Of more than 600 patients in 4 clinical studies in the NDA databases who received VePesid or etoposide phosphate in combination with other chemotherapeutic agents for the treatment of small cell lung cancer (SCLC), about one-third were older than 65 years. When advanced age was determined to be a prognostic factor for response or survival in these studies, comparisons between treatment groups were performed for the elderly subset. In the one study (etoposide in combination with cyclophosphamide and vincristine compared with cyclophosphamide and vincristine or cyclophosphamide, vincristine, and doxorubicin) where age was a significant prognostic factor for survival, a survival benefit for elderly patients was observed for the etoposide regimen compared with the control regimens. No differences in myelosuppression were seen between elderly and younger patients in these studies except for an increased frequency of WHO Grade III or IV leukopenia among elderly patients in a study of etoposide phosphate or etoposide in combination with cisplatin. Elderly patients in this study also had more anorexia, mucositis, dehydration, somnolence, and elevated BUN levels than younger patients.

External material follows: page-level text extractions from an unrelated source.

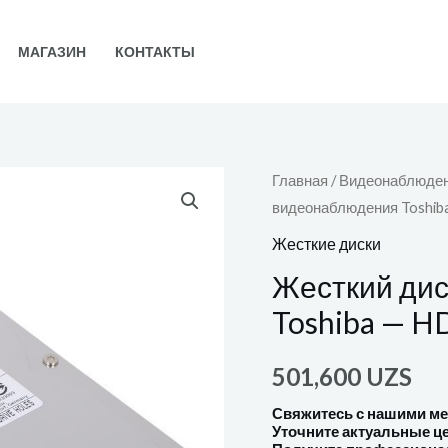
МАГАЗИН
КОНТАКТЫ
Главная
/
Видеонаблюде
видеонаблюдения Toshi
Жесткие диски
Жесткий ди
Toshiba — 
501,600
UZS
Свяжитесь с нашими м
Уточните актуальные ц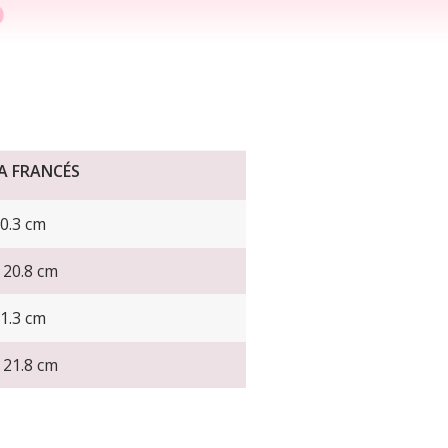
O
A FRANCÉS
20.3 cm
- 20.8 cm
21.3 cm
- 21.8 cm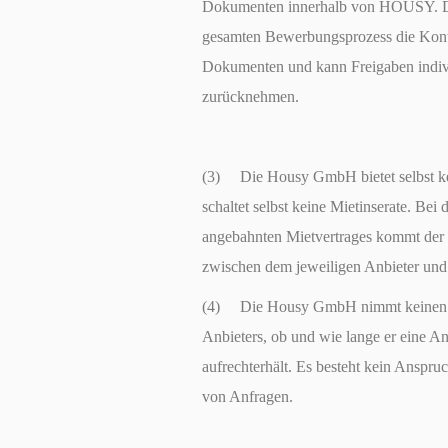
Dokumenten innerhalb von HOUSY. D
gesamten Bewerbungsprozess die Kontr
Dokumenten und kann Freigaben indiv
zurücknehmen.
(3) Die Housy GmbH bietet selbst k
schaltet selbst keine Mietinserate. B
angebahnten Mietvertrages kommt der M
zwischen dem jeweiligen Anbieter un
(4) Die Housy GmbH nimmt keinen Ei
Anbieters, ob und wie lange er eine 
aufrechterhält. Es besteht kein Anspru
von Anfragen.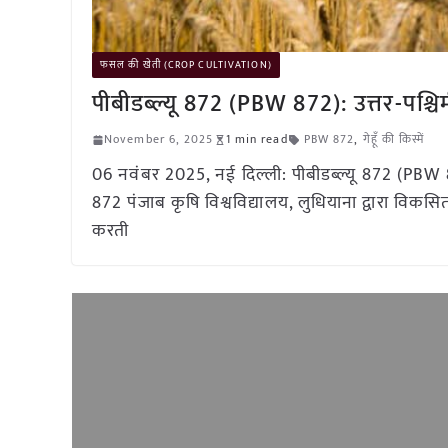
फसल की खेती (CROP CULTIVATION)
पीबीडब्ल्यू 872 (PBW 872): उत्तर-पश्चिमी 
November 6, 2025
1 min read
PBW 872
,
गेहूँ की किस्में
06 नवंबर 2025, नई दिल्ली: पीबीडब्ल्यू 872 (PBW 872)
872 पंजाब कृषि विश्वविद्यालय, लुधियाना द्वारा विकसित
करती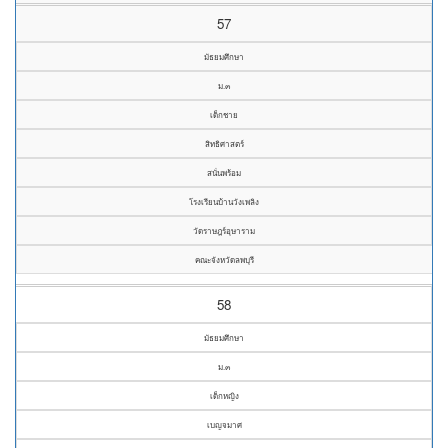
57
มัธยมศึกษา
ม.๓
เด็กชาย
สิทธิศาสตร์
สนั่นพร้อม
โรงเรียนบ้านวังเพลิง
วัดราษฎร์อุษาราม
คณะจังหวัดลพบุรี
58
มัธยมศึกษา
ม.๓
เด็กหญิง
เบญจมาศ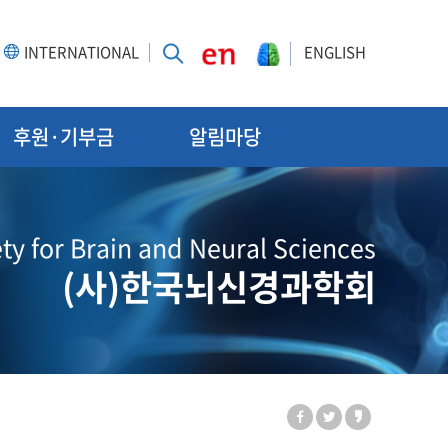
INTERNATIONAL
ENGLISH
후원·기부금
알림마당
ty for Brain and Neural Sciences
(사)한국뇌신경과학회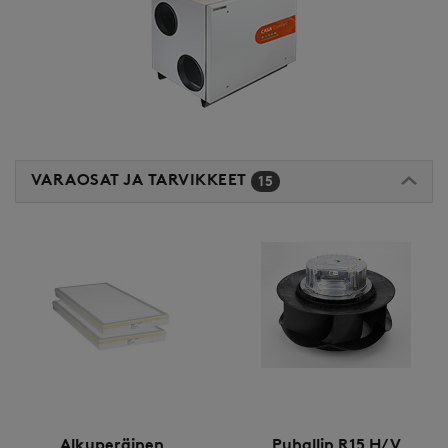
VARAOSAT JA TARVIKKEET
15
Alkuperäinen
Puhallin R15 H/V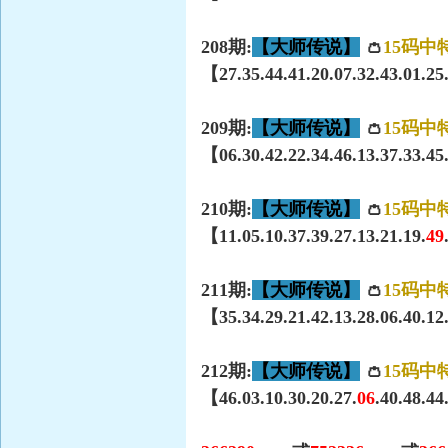
208期:
【大师传说】
👛
15码中
【27.35.44.41.20.07.32.43.01.25.
209期:
【大师传说】
👛
15码中
【06.30.42.22.34.46.13.37.33.45
210期:
【大师传说】
👛
15码中
【11.05.10.37.39.27.13.21.19.
49
211期:
【大师传说】
👛
15码中
【35.34.29.21.42.13.28.06.40.12
212期:
【大师传说】
👛
15码中
【46.03.10.30.20.27.
06
.40.48.44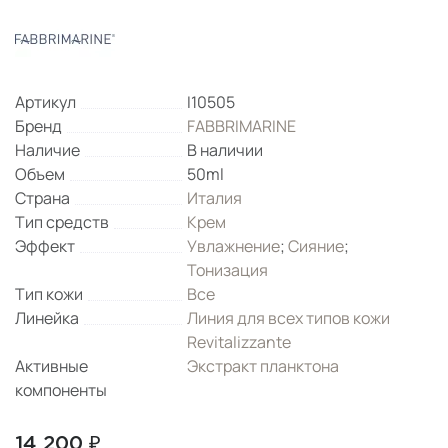
Артикул
I10505
Бренд
FABBRIMARINE
Наличие
В наличии
Объем
50ml
Страна
Италия
Тип средств
Крем
Эффект
Увлажнение
;
Сияние
;
Тонизация
Тип кожи
Все
Линейка
Линия для всех типов кожи
Revitalizzante
Активные
Экстракт планктона
компоненты
14 200 ₽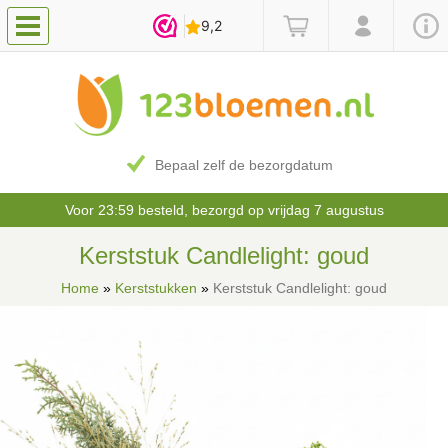
Bepaal zelf de bezorgdatum
Voor 23:59 besteld, bezorgd op vrijdag 7 augustus
Kerststuk Candlelight: goud
Home
»
Kerststukken
»
Kerststuk Candlelight: goud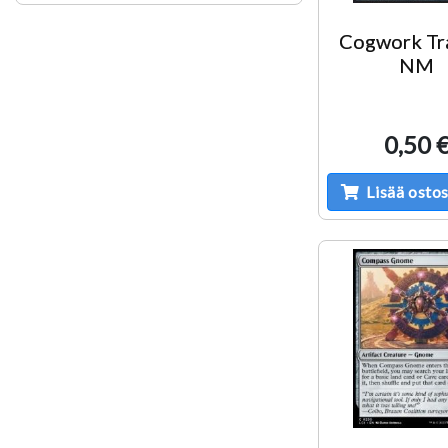
Cogwork Tr
NM
0,50 
Lisää ostos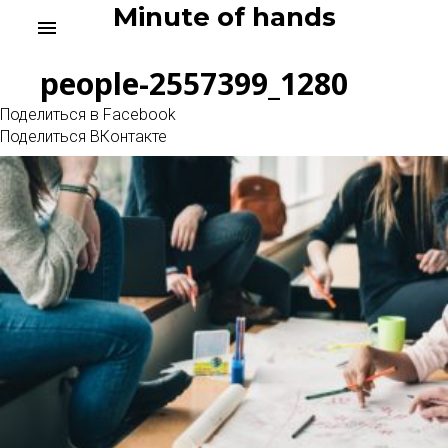
Skip
Minute of hands
menu
to
content
people-2557399_1280
Поделиться в Facebook
Поделиться ВКонтакте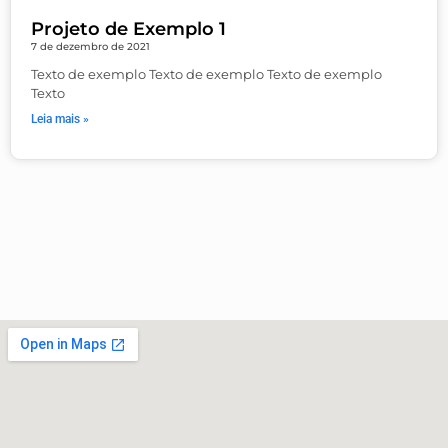
Projeto de Exemplo 1
7 de dezembro de 2021
Texto de exemplo Texto de exemplo Texto de exemplo
Texto
Leia mais »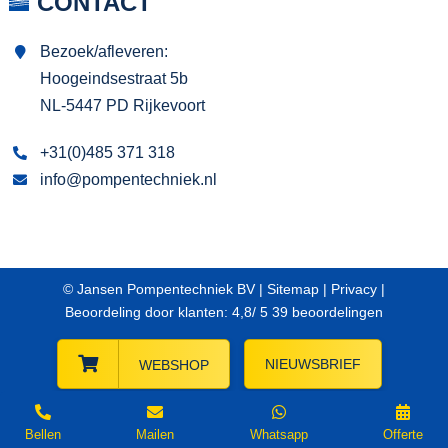
CONTACT
Bezoek/afleveren:
Hoogeindsestraat 5b
NL-5447 PD Rijkevoort
+31(0)485 371 318
info@pompentechniek.nl
© Jansen Pompentechniek BV |
Sitemap
|
Privacy
|
Beoordeling
door klanten:
4,8
/
5
39
beoordelingen
NIEUWSBRIEF
WEBSHOP
Bellen
Mailen
Whatsapp
Offerte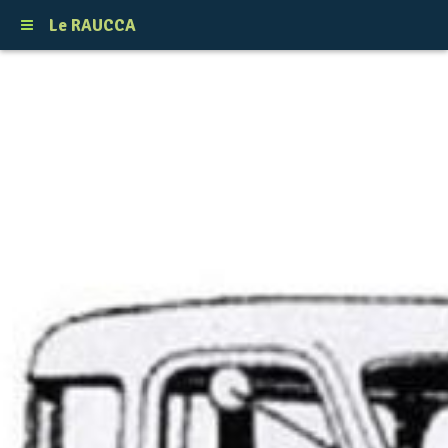
Le RAUCCA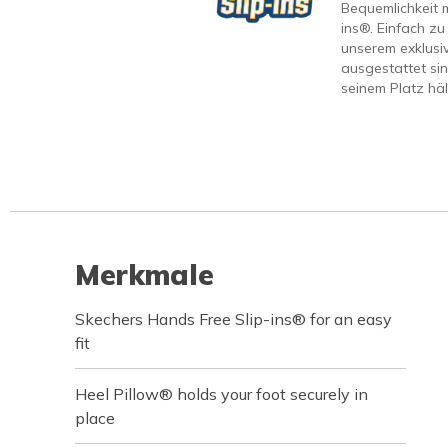
Bequemlichkeit m
ins®. Einfach zu
unserem exklusi
ausgestattet sin
seinem Platz häl
Merkmale
Skechers Hands Free Slip-ins® for an easy
fit
Heel Pillow® holds your foot securely in
place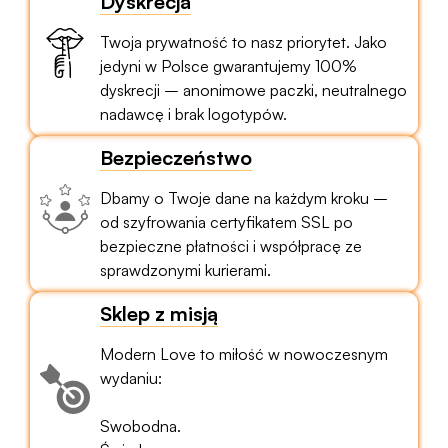
Dyskrecja
Twoja prywatność to nasz priorytet. Jako
jedyni w Polsce gwarantujemy 100%
dyskrecji – anonimowe paczki, neutralnego
nadawcę i brak logotypów.
Bezpieczeństwo
Dbamy o Twoje dane na każdym kroku –
od szyfrowania certyfikatem SSL po
bezpieczne płatności i współpracę ze
sprawdzonymi kurierami.
Sklep z misją
Modern Love to miłość w nowoczesnym
wydaniu:
Swobodna.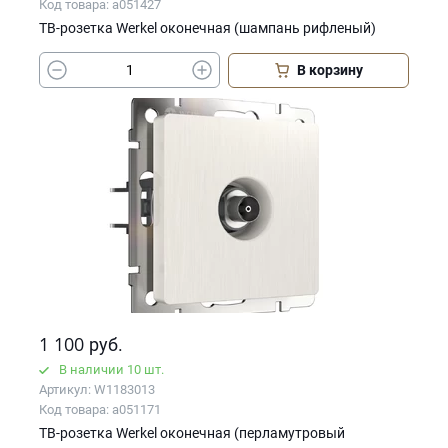
Код товара: a051427
ТВ-розетка Werkel оконечная (шампань рифленый)
В корзину
1 100
руб.
В наличии 10 шт.
Артикул: W1183013
Код товара: a051171
ТВ-розетка Werkel оконечная (перламутровый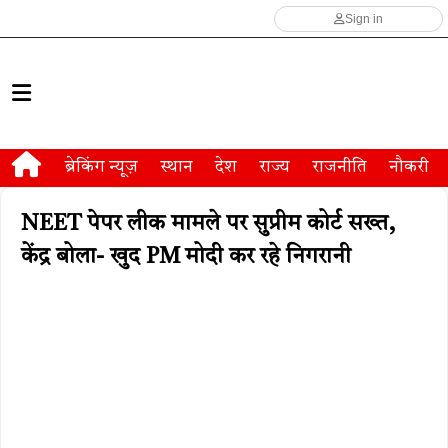
Sign in
ब्रेकिंग न्यूज़
स्थान
देश
राज्य
राजनीति
नौकरी
NEET पेपर लीक मामले पर सुप्रीम कोर्ट सख्त,
केंद्र बोला- खुद PM मोदी कर रहे निगरानी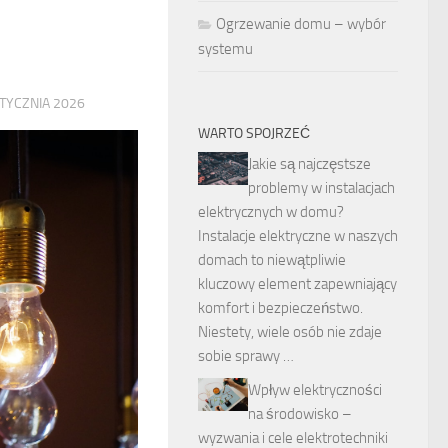
Ogrzewanie domu – wybór
systemu
STYCZNIA 2026
WARTO SPOJRZEĆ
Jakie są najczęstsze
problemy w instalacjach
elektrycznych w domu?
Instalacje elektryczne w naszych
domach to niewątpliwie
kluczowy element zapewniający
komfort i bezpieczeństwo.
Niestety, wiele osób nie zdaje
sobie sprawy …
Wpływ elektryczności
na środowisko –
wyzwania i cele elektrotechniki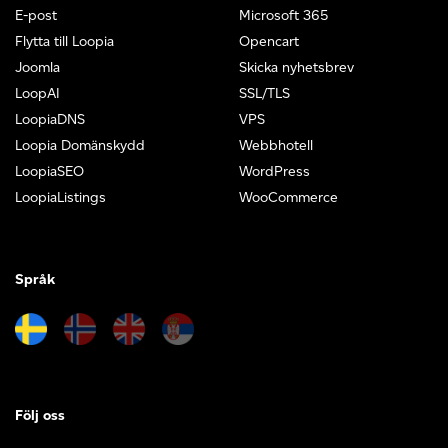
E-post
Microsoft 365
Flytta till Loopia
Opencart
Joomla
Skicka nyhetsbrev
LoopAI
SSL/TLS
LoopiaDNS
VPS
Loopia Domänskydd
Webbhotell
LoopiaSEO
WordPress
LoopiaListings
WooCommerce
Språk
Följ oss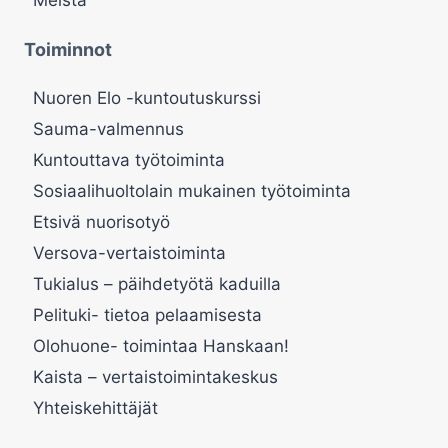
Meistä
Toiminnot
Nuoren Elo -kuntoutuskurssi
Sauma-valmennus
Kuntouttava työtoiminta
Sosiaalihuoltolain mukainen työtoiminta
Etsivä nuorisotyö
Versova-vertaistoiminta
Tukialus – päihdetyötä kaduilla
Pelituki- tietoa pelaamisesta
Olohuone- toimintaa Hanskaan!
Kaista – vertaistoimintakeskus
Yhteiskehittäjät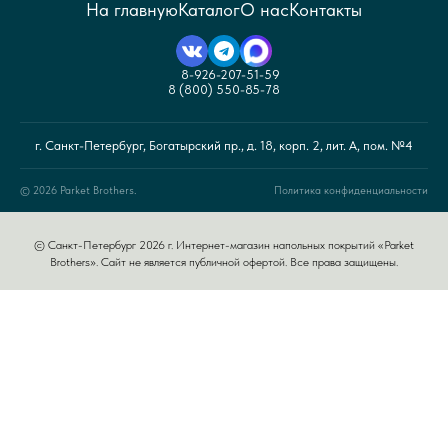
На главную
Каталог
О нас
Контакты
8-926-207-51-59
8 (800) 550-85-78
г. Санкт-Петербург, Богатырский пр., д. 18, корп. 2, лит. А, пом. №4
© 2026 Parket Brothers.
Политика конфиденциальности
© Санкт-Петербург 2026 г. Интернет-магазин напольных покрытий «Parket
Brothers». Сайт не является публичной офертой. Все права защищены.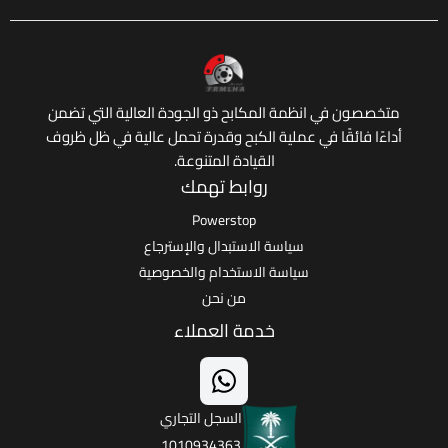
 في انظمة المكابح ذو الجودة العالية التي تضمن
ائقًا في عملية الكبح وقدرة تحمل عالية في ظل ظروف
القيادة المتنوعة.
روابط تهمك
Powerstop
سياسة الاستبدال والإسترجاع
سياسة الاستخدام والخصوصية
من نحن
خدمة العملاء
السجل التجاري
1010934363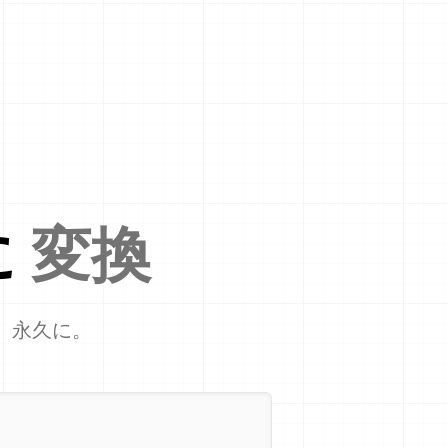
に
変換
、永久に。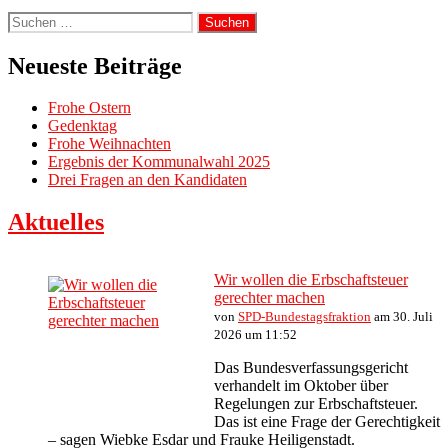
Suche
nach:
Neueste Beiträge
Frohe Ostern
Gedenktag
Frohe Weihnachten
Ergebnis der Kommunalwahl 2025
Drei Fragen an den Kandidaten
Aktuelles
Wir wollen die Erbschaftsteuer
gerechter machen
von
SPD-Bundestagsfraktion
am 30. Juli
2026 um 11:52
Das Bundesverfassungsgericht
verhandelt im Oktober über
Regelungen zur Erbschaftsteuer.
Das ist eine Frage der Gerechtigkeit
– sagen Wiebke Esdar und Frauke Heiligenstadt.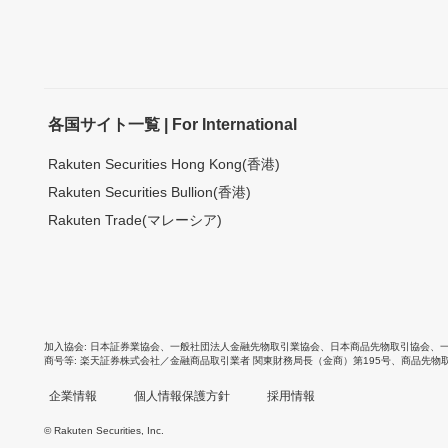
各国サイト一覧 | For International
Rakuten Securities Hong Kong(香港)
Rakuten Securities Bullion(香港)
Rakuten Trade(マレーシア)
加入協会
日本証券業協会
、
一般社団法人金融先物取引業協会
、
日本商品先物取引協会
、
商号等
楽天証券株式会社／金融商品取引業者 関東財務局長（金商）第195号、商品先物
企業情報
個人情報保護方針
採用情報
© Rakuten Securities, Inc.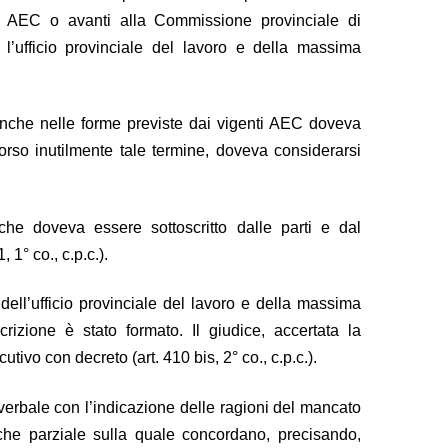
nti AEC o avanti alla Commissione provinciale di
o l’ufficio provinciale del lavoro e della massima
e, anche nelle forme previste dai vigenti AEC doveva
corso inutilmente tale termine, doveva considerarsi
che doveva essere sottoscritto dalle parti e dal
 1° co., c.p.c.).
dell’ufficio provinciale del lavoro e della massima
crizione è stato formato. Il giudice, accertata la
tivo con decreto (art. 410 bis, 2° co., c.p.c.).
verbale con l’indicazione delle ragioni del mancato
che parziale sulla quale concordano, precisando,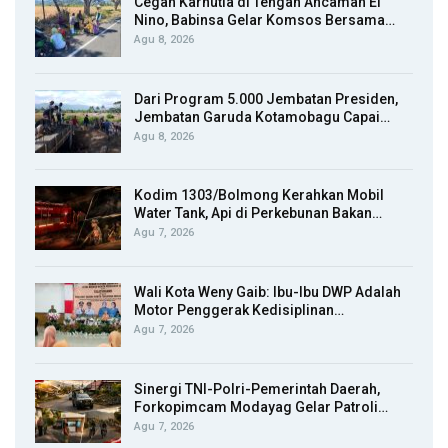
Cegah Karhutla di Tengah Ancaman El
Nino, Babinsa Gelar Komsos Bersama…
Agu 8, 2026
Dari Program 5.000 Jembatan Presiden,
Jembatan Garuda Kotamobagu Capai…
Agu 8, 2026
Kodim 1303/Bolmong Kerahkan Mobil
Water Tank, Api di Perkebunan Bakan…
Agu 7, 2026
Wali Kota Weny Gaib: Ibu-Ibu DWP Adalah
Motor Penggerak Kedisiplinan…
Agu 7, 2026
Sinergi TNI-Polri-Pemerintah Daerah,
Forkopimcam Modayag Gelar Patroli…
Agu 7, 2026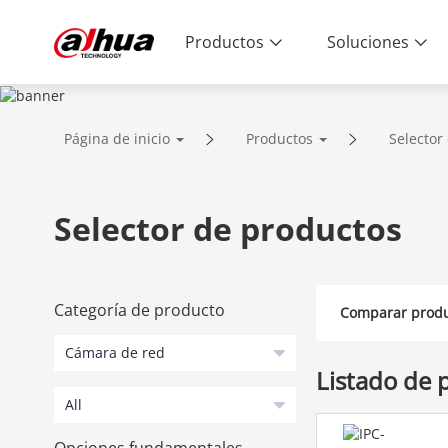
Productos
Soluciones
PRODUCTS
Página de inicio
Productos
Selector
Innovative Technology | Reliable Qual
Selector de productos
Categoría de producto
Comparar produ
Listado de 
Opciones fundamentales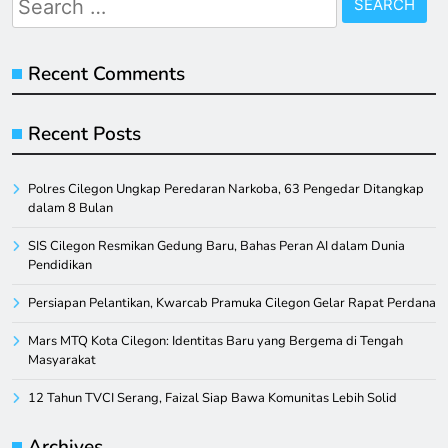
for:
Recent Comments
Recent Posts
Polres Cilegon Ungkap Peredaran Narkoba, 63 Pengedar Ditangkap
dalam 8 Bulan
SIS Cilegon Resmikan Gedung Baru, Bahas Peran AI dalam Dunia
Pendidikan
Persiapan Pelantikan, Kwarcab Pramuka Cilegon Gelar Rapat Perdana
Mars MTQ Kota Cilegon: Identitas Baru yang Bergema di Tengah
Masyarakat
12 Tahun TVCI Serang, Faizal Siap Bawa Komunitas Lebih Solid
Archives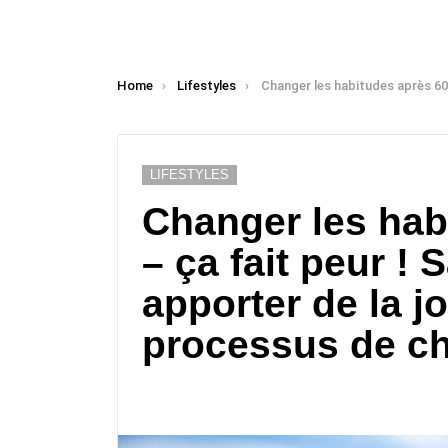
You are here:
Home
Lifestyles
Changer les habitudes après 60 ans – ça fait peur ! Savez-vous comment apporter de la joie dans le 
LIFESTYLES
Changer les hab
– ça fait peur 
apporter de la jo
processus de c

In 5 single-agent studies of etoposide phosphate in patients with a variety of tumor types, 34% of patients were age 65 years or more. WHO Grade III or IV leukopenia, granulocytopenia, and asthenia were more frequent among elderly patients.

Postmarketing experience also suggests that elderly patients may be more sensitive to some of the known adverse effects of etoposide, including myelosuppression, gastrointestinal effects, infectious complications, and alopecia.

Although some minor differences in pharmacokinetic parameters between elderly and nonelderly patients have been observed, these differences were not considered clinically significant.

Etoposide and its metabolites are known to be substantially excreted by the kidney, and the risk of adverse reactions to this drug may be greater in patients with impaired renal function. Because elderly patients are more likely to have decreased renal function, care should be taken in dose selection, and it may be useful to monitor renal function (see PRECAUTIONS: Renal Impairment for recommended dosing adjustments in patients with renal impairment).

VePesid® (etoposide) Capsules

Capsules are to be stored under refrigeration 2°– 8° C (36°– 46° F).

DO NOT FREEZE.

Dispense in child-resistant containers.

For information on package sizes available, refer to the current price schedule.